Jasper places his hand over Peter's nose and mouth. It takes several seconds before Peter's eyes open. He struggles feebly. We watch and let it happen. And then he's gone.

"Let's go," Anthony says to me.

At some point in his past, I believe my father was a good man. He grew up poor, a street kid picking pockets for extra cash to help his mother. It was dumb fucking luck that one sweltering afternoon in August he picked the wrong mark. Instead of beating the shit out of the scrawny punk, the boss offered Carlisle a job. He became a package boy, running he didn't ask what to he didn't know whom.

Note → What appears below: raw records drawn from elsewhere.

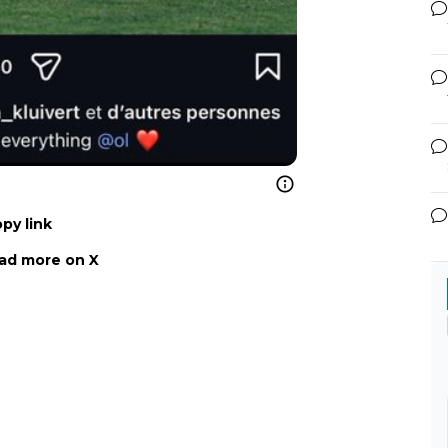
py link
ad more on X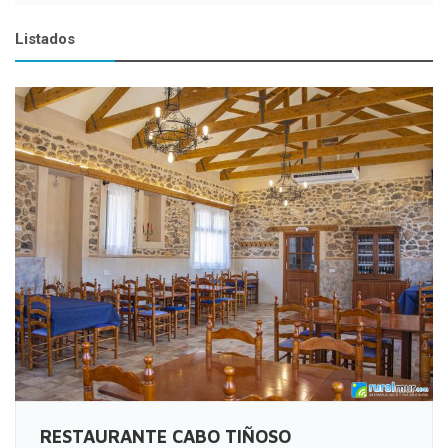
Listados
RESTAURANTE CABO TIÑOSO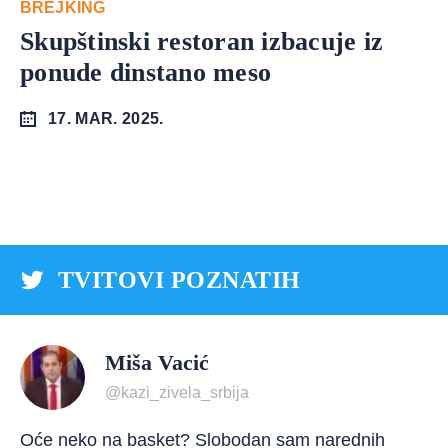
BREJKING
Skupštinski restoran izbacuje iz
ponude dinstano meso
17. MAR. 2025.
TVITOVI POZNATIH
Miša Vacić
@kazi_zivela_srbija
Oće neko na basket? Slobodan sam narednih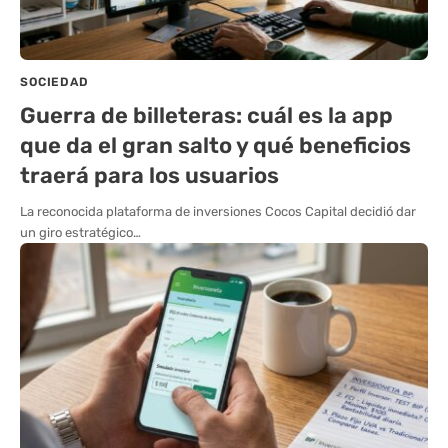
SOCIEDAD
Guerra de billeteras: cuál es la app
que da el gran salto y qué beneficios
traerá para los usuarios
La reconocida plataforma de inversiones Cocos Capital decidió dar
un giro estratégico…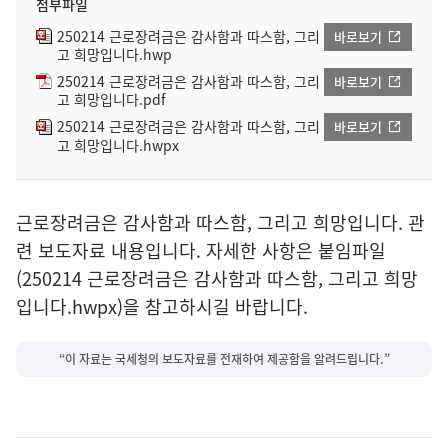
첨부파일
250214 근로장려금은 감사함과 따스함, 그리
바로보기
고 희망입니다.hwp
250214 근로장려금은 감사함과 따스함, 그리
바로보기
고 희망입니다.pdf
250214 근로장려금은 감사함과 따스함, 그리
바로보기
고 희망입니다.hwpx
근로장려금은 감사함과 따스함, 그리고 희망입니다. 관
련 보도자료 내용입니다. 자세한 사항은 붙임파일
(250214 근로장려금은 감사함과 따스함, 그리고 희망
입니다.hwpx)을 참고하시길 바랍니다.
“이 자료는 국세청의 보도자료를 전재하여 제공함을 알려드립니다.”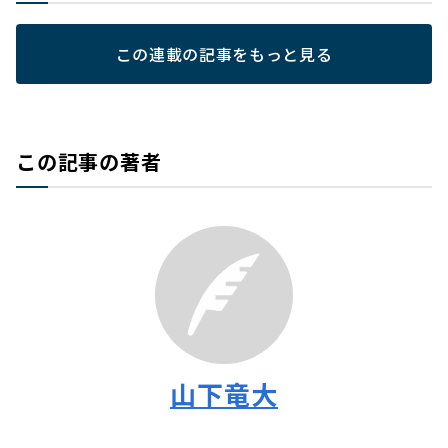
この連載の記事をもっと見る
この記事の著者
山下竜大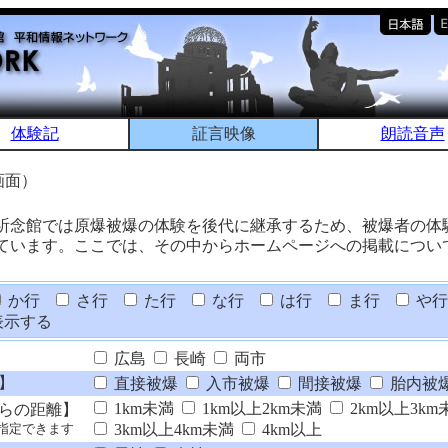
体験記
証言映像
朗読音声
画面）
祈念館では原爆被爆の体験を後代に継承するため、被爆者の体
ています。ここでは、その中からホームページへの掲載につい
か行
さ行
た行
な行
は行
ま行
や行
表示する
広島
長崎
両市
】
直接被爆
入市被爆
間接被爆
胎内被
1km未満
1km以上2km未満
2km以上3km
らの距離】
3km以上4km未満
4km以上
指定できます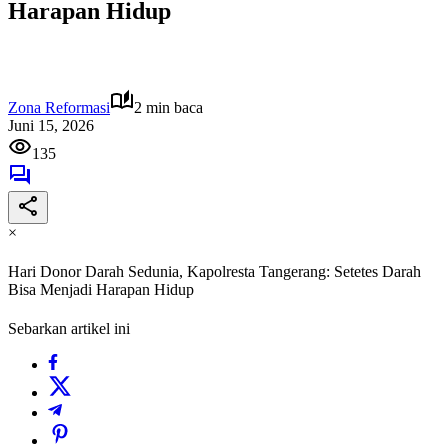
Harapan Hidup
Zona Reformasi
2 min baca
Juni 15, 2026
135
×
Hari Donor Darah Sedunia, Kapolresta Tangerang: Setetes Darah
Bisa Menjadi Harapan Hidup
Sebarkan artikel ini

When that street kid was all grown up and his mom dead two years, the boss sent him to college and then medical school.

Our father never had a taste for violence, but he was clever, worked hard, and was damn grateful for the opportunity. That's how a gutter rat from Hell's Kitchen becomes a mob doctor for the Irish mafia. It was only natural that his sons would start picking up similar packages, except we didn't mind putting the bloody holes in the other side. It paid a hell of a lot better.

In spring the Romanians came to Midtown to start a fight. They fired the first shots, precipitating a war for our little corner of the island. Midtown raged and blood flowed down W 42nd Street while the brother bosses of Little Italy were content to hide out in Lower Manhattan, waiting to pick off the victor that emerged.

We pushed back, ridding our island of the red menace and sending them back over the Queensboro Bridge. But, by summer, the heat closed in. Anthony and I were instructed to lay low, wait it out. The boss would send for us when it was safe to go home. And then a fucking car accident took his life. Returning to the city, to that life, seemed pretty damn pointless after that.